* [WORK REQUEST] Write out again, word for word, the lines below from the line that holds "index tip: (155, 300)" through the line that holds "thumb ip: (1082, 857)", omitting pictures.

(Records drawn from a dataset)

↓↓↓

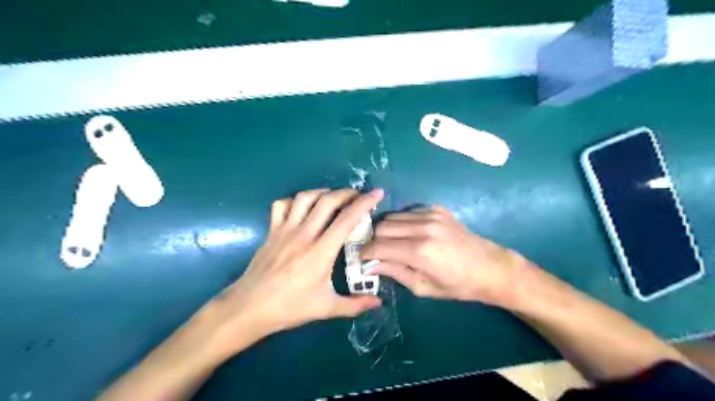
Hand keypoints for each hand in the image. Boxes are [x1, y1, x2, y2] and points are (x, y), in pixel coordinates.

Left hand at [207, 189, 385, 353]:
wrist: (249, 307)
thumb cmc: (289, 307)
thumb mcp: (326, 308)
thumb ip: (355, 305)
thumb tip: (378, 302)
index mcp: (321, 251)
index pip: (347, 219)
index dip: (364, 203)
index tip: (377, 194)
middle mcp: (304, 234)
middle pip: (327, 201)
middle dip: (346, 193)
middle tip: (357, 196)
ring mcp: (285, 230)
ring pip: (305, 198)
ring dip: (322, 193)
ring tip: (333, 198)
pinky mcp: (272, 231)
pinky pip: (282, 205)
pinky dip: (295, 201)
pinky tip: (302, 208)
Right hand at [363, 206, 529, 305]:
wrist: (490, 267)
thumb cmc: (457, 285)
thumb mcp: (423, 287)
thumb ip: (395, 272)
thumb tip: (369, 265)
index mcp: (420, 251)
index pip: (379, 246)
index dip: (365, 252)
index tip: (361, 258)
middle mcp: (423, 227)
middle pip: (382, 226)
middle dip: (374, 240)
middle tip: (376, 252)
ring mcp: (431, 215)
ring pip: (393, 216)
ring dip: (386, 229)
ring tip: (392, 243)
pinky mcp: (437, 209)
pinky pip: (408, 211)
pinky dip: (402, 222)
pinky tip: (409, 233)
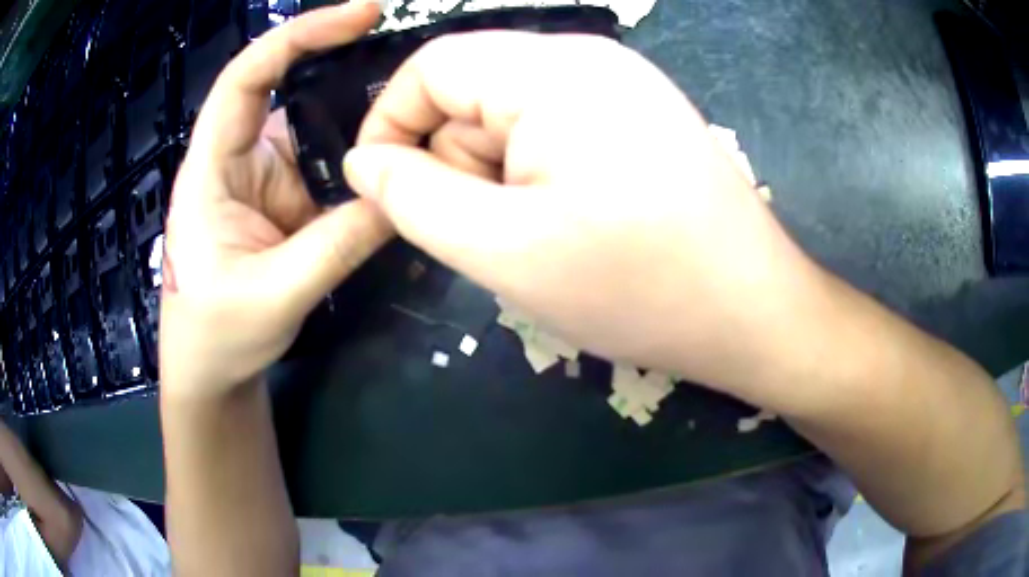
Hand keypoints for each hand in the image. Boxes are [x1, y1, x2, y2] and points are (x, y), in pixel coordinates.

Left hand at [160, 1, 391, 399]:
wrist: (210, 373)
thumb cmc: (217, 336)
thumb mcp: (277, 293)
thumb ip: (338, 244)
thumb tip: (402, 195)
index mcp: (212, 168)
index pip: (246, 79)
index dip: (297, 36)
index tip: (359, 15)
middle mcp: (238, 158)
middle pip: (289, 90)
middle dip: (344, 66)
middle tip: (413, 62)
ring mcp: (264, 179)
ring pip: (314, 130)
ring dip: (359, 120)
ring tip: (417, 110)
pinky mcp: (284, 200)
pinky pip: (325, 167)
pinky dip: (358, 160)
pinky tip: (396, 159)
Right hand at [344, 32, 830, 395]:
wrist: (754, 313)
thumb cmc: (638, 286)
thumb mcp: (502, 248)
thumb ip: (414, 197)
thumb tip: (363, 162)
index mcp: (551, 70)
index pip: (431, 66)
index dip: (391, 122)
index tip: (382, 189)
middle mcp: (587, 60)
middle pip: (472, 92)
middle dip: (457, 161)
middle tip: (494, 234)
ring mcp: (620, 87)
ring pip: (511, 117)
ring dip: (499, 177)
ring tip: (543, 237)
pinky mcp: (639, 119)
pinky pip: (553, 132)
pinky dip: (538, 177)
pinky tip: (575, 224)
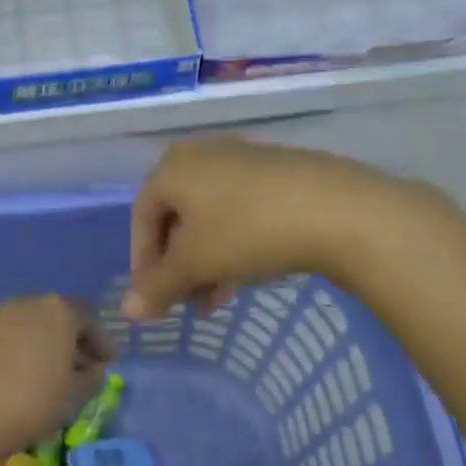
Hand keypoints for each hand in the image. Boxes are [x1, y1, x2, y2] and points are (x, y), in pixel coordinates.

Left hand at [0, 296, 110, 465]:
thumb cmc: (30, 401)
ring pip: (34, 325)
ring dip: (47, 345)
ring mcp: (0, 316)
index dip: (101, 342)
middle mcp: (29, 303)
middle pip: (60, 316)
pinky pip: (12, 336)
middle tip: (83, 368)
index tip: (108, 363)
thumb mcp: (73, 395)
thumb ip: (91, 377)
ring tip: (54, 377)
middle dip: (74, 340)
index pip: (89, 319)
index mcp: (59, 310)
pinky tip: (25, 377)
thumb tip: (94, 367)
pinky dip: (25, 350)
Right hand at [125, 137, 403, 318]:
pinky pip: (241, 210)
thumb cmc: (247, 231)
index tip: (155, 300)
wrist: (337, 209)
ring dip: (208, 262)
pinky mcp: (277, 171)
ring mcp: (243, 159)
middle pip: (177, 219)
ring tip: (221, 300)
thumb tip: (128, 311)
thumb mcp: (195, 263)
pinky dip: (235, 244)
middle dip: (180, 267)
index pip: (142, 218)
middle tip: (191, 304)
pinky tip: (251, 272)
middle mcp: (202, 154)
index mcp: (172, 167)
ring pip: (210, 218)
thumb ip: (158, 286)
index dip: (143, 263)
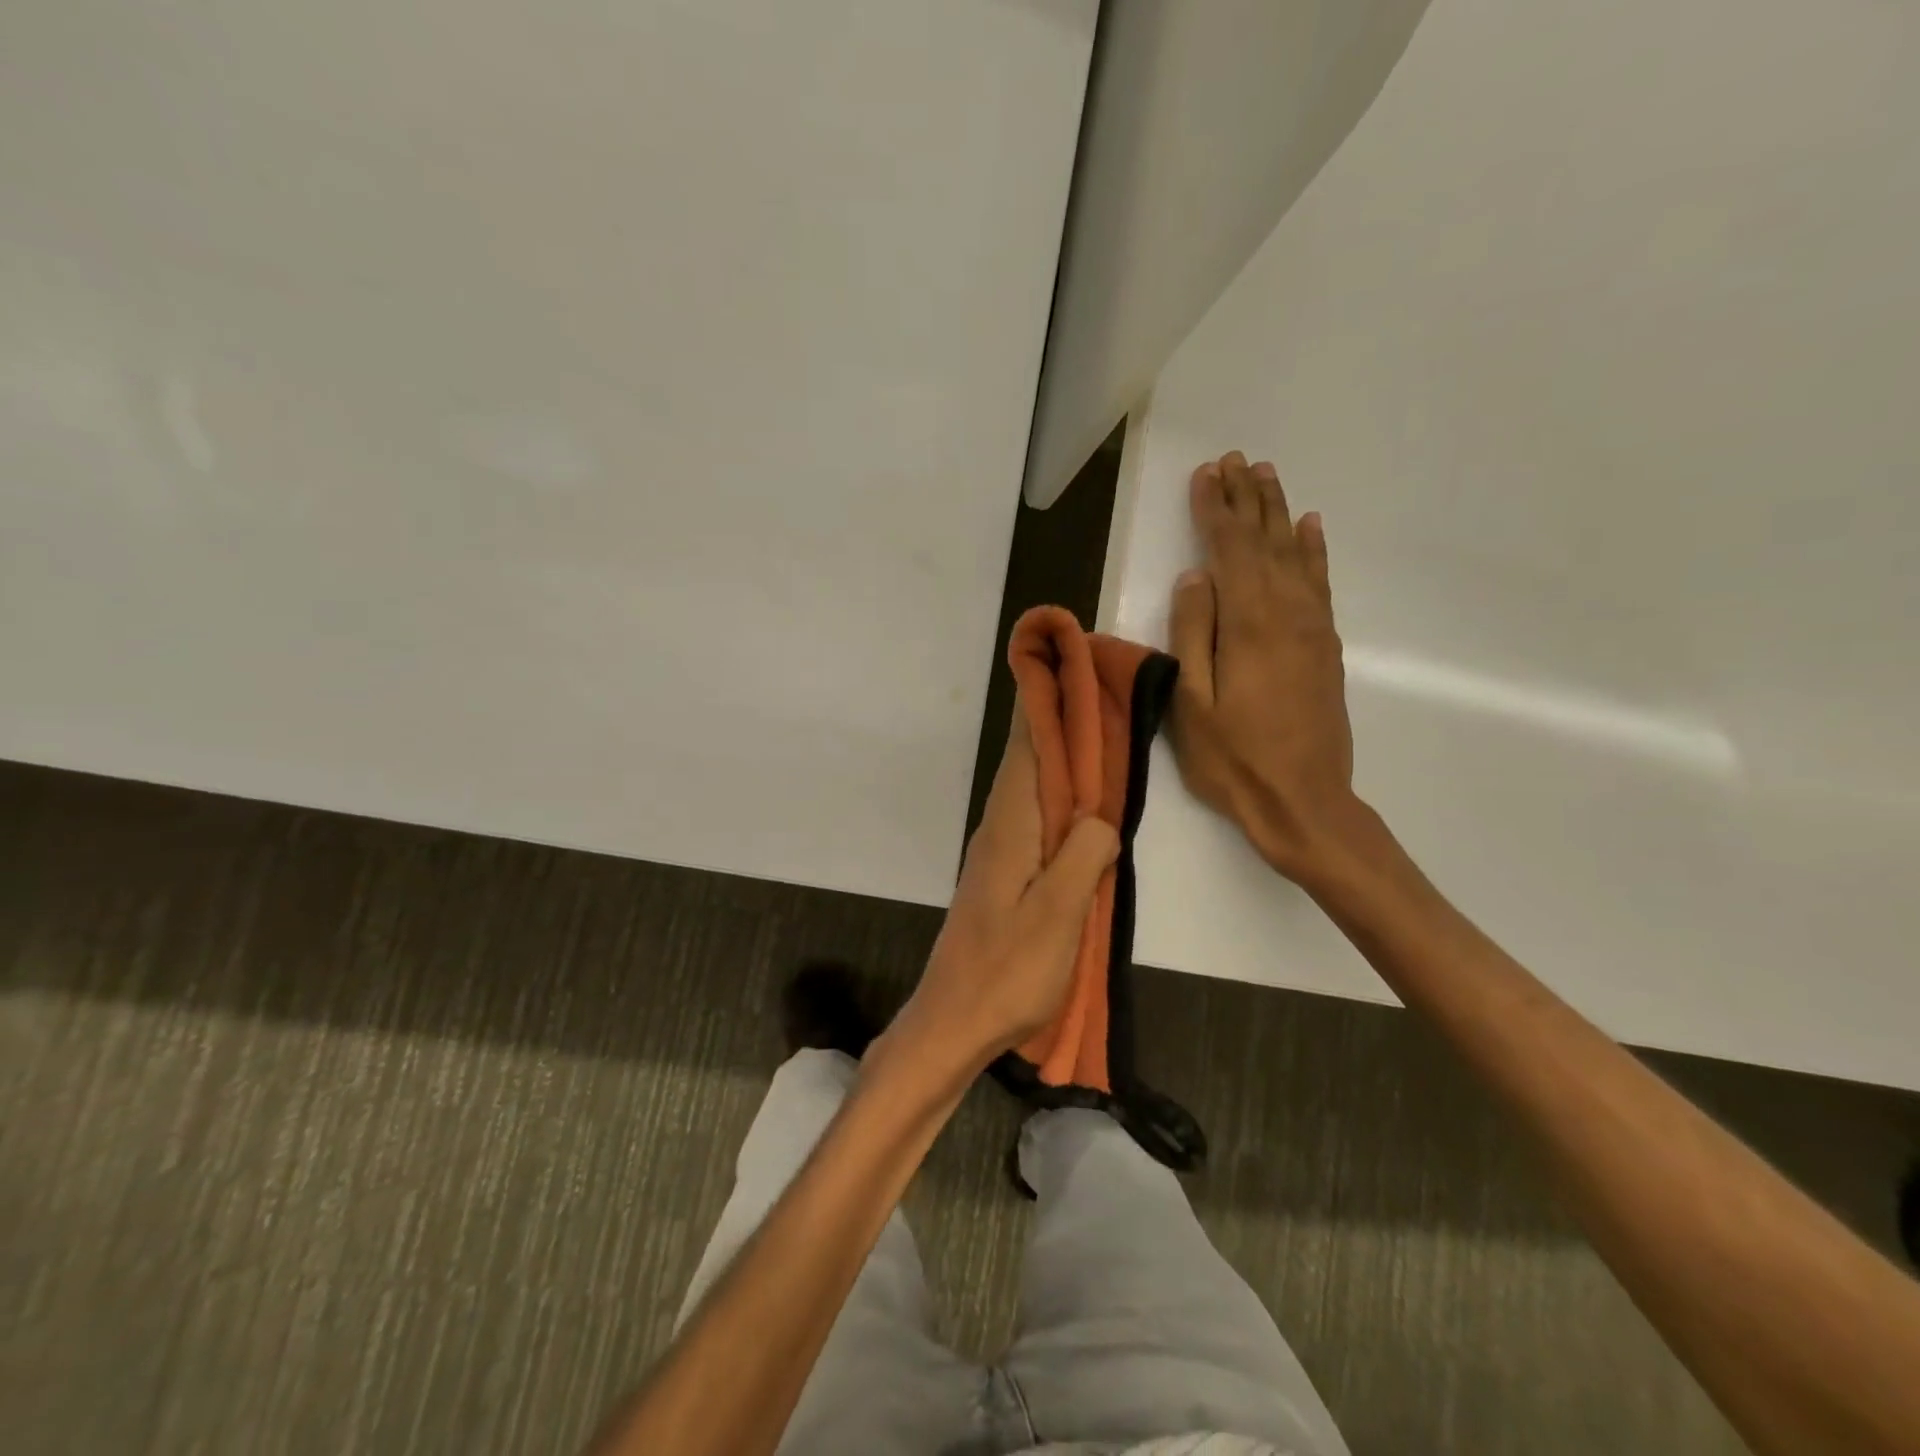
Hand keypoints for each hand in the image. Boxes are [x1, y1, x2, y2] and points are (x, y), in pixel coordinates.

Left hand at [893, 712, 1118, 1069]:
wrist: (954, 1020)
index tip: (1059, 656)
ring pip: (1032, 786)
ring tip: (1095, 725)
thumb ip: (1082, 857)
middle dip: (1056, 717)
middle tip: (1093, 681)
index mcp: (1010, 826)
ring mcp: (999, 851)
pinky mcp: (1004, 874)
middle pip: (1028, 758)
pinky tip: (1080, 802)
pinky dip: (1058, 794)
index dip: (1042, 701)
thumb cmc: (1007, 971)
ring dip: (1059, 754)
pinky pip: (1035, 817)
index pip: (1026, 746)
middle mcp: (1000, 827)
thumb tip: (1100, 818)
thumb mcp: (1057, 917)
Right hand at [1167, 451, 1366, 887]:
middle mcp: (1287, 614)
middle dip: (1248, 499)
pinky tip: (1310, 528)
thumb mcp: (1192, 704)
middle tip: (1235, 460)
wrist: (1304, 802)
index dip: (1215, 511)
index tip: (1204, 476)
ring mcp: (1313, 629)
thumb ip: (1193, 636)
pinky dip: (1313, 550)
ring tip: (1266, 476)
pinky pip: (1320, 583)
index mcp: (1249, 626)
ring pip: (1295, 554)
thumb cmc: (1235, 760)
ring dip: (1279, 513)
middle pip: (1265, 542)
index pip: (1229, 551)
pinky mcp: (1325, 647)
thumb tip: (1194, 579)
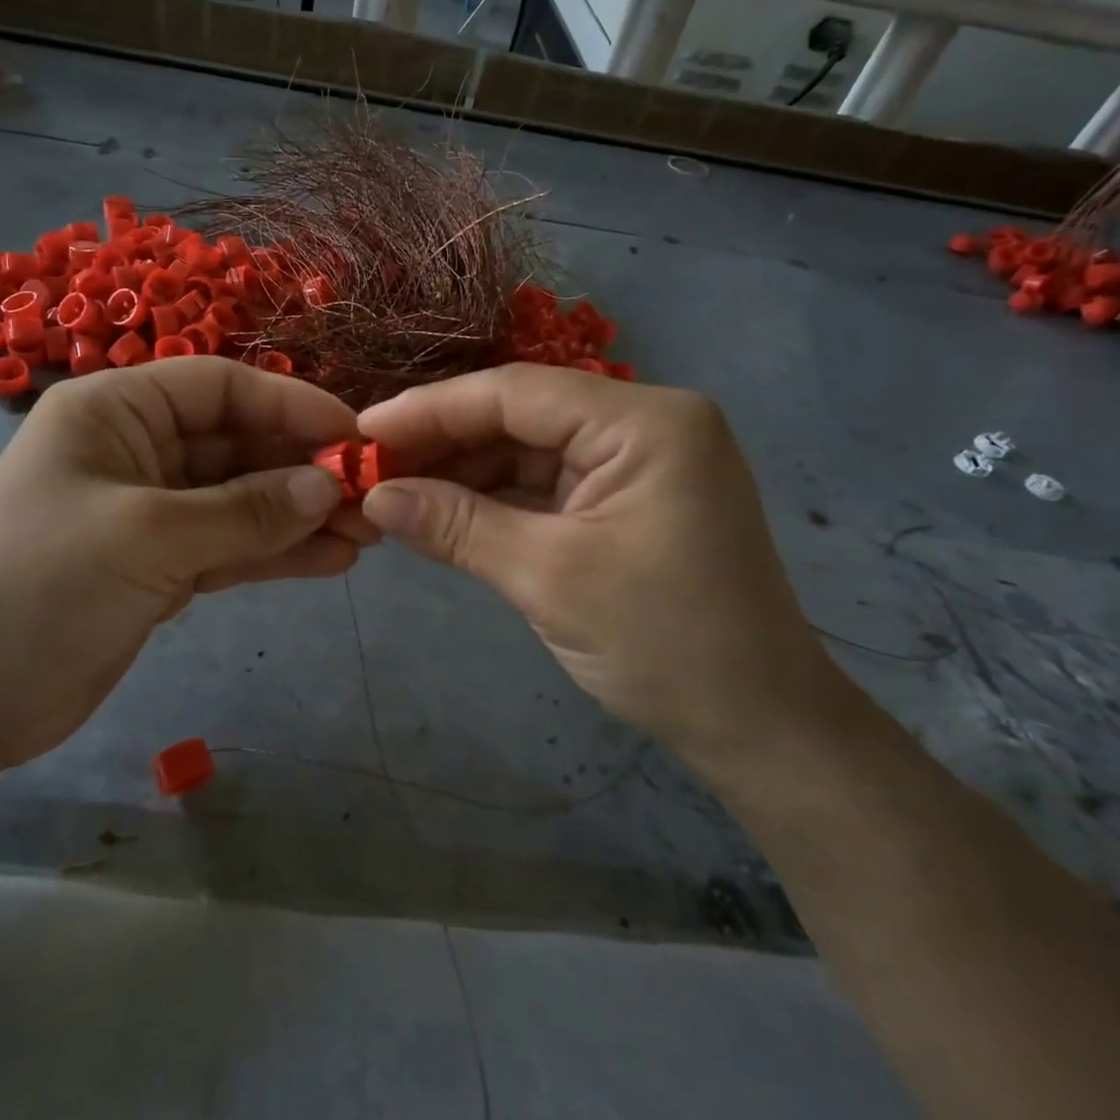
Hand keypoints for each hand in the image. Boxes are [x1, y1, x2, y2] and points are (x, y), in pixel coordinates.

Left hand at [0, 358, 365, 770]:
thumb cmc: (40, 584)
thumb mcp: (149, 535)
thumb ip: (245, 511)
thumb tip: (328, 488)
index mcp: (117, 411)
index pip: (221, 387)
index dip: (291, 405)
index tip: (354, 436)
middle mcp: (137, 451)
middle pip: (237, 446)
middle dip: (303, 470)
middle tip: (373, 497)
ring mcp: (150, 513)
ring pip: (240, 502)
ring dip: (299, 516)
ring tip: (366, 534)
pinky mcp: (159, 567)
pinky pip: (229, 548)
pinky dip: (274, 554)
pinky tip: (330, 561)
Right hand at [356, 365, 847, 770]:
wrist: (758, 726)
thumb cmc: (665, 645)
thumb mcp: (548, 578)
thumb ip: (456, 526)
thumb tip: (373, 496)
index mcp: (644, 421)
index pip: (515, 393)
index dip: (430, 409)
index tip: (362, 431)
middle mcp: (642, 424)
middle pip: (519, 416)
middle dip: (442, 443)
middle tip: (368, 468)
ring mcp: (635, 462)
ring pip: (526, 450)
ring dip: (461, 473)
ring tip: (391, 493)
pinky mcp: (624, 499)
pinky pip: (544, 485)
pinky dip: (492, 500)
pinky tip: (439, 512)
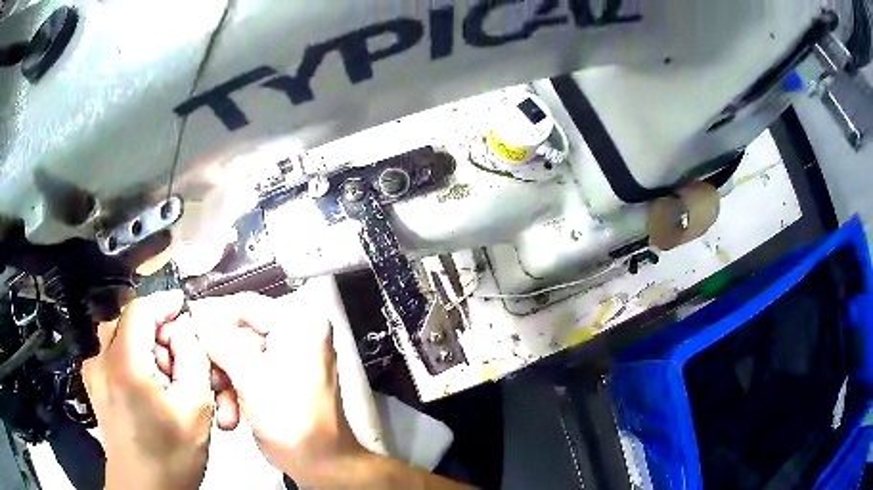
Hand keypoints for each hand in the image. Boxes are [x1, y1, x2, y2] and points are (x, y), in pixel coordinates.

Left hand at [82, 291, 213, 489]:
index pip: (140, 309)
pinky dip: (129, 356)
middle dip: (155, 329)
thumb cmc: (171, 456)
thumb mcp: (196, 410)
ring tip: (162, 375)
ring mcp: (94, 374)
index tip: (183, 305)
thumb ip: (193, 360)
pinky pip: (110, 353)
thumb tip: (184, 332)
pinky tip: (143, 383)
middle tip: (179, 358)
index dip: (163, 302)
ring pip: (118, 335)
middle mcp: (101, 361)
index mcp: (125, 364)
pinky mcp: (94, 386)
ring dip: (141, 343)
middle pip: (127, 320)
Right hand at [190, 293, 363, 484]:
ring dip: (225, 381)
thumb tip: (200, 318)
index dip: (213, 315)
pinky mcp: (283, 380)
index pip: (246, 304)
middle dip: (218, 360)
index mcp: (300, 326)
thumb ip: (221, 343)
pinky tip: (231, 414)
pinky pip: (249, 374)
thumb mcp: (251, 379)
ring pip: (240, 357)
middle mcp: (298, 337)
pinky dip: (236, 392)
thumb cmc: (299, 429)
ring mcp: (291, 359)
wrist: (323, 466)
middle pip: (240, 334)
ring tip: (222, 406)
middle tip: (204, 373)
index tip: (189, 324)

↑↑↑

* [PROBLEM SOLUTION]
index tip: (155, 300)
wrist: (337, 209)
ring dip: (208, 262)
pinky mcp: (277, 171)
ring mcp: (243, 159)
middle pip: (177, 219)
ring tip: (221, 300)
thumb tip: (128, 311)
thumb mcp: (195, 263)
pinky dip: (235, 244)
middle dip: (180, 267)
index pip: (142, 218)
middle tip: (191, 304)
pinky tip: (251, 272)
middle mcp: (202, 154)
index mcp: (172, 167)
ring pip: (210, 218)
thumb ip: (158, 286)
index dip: (143, 263)
Hand keypoints for each hand in the image. Boxes are [x1, y1, x2, y2] and points are (x, y), in pixel coordinates.

Left hand at [893, 712, 1118, 1069]:
wrist: (954, 1020)
index tip: (1059, 656)
ring pip: (1032, 786)
ring tip: (1095, 725)
thumb ip: (1082, 857)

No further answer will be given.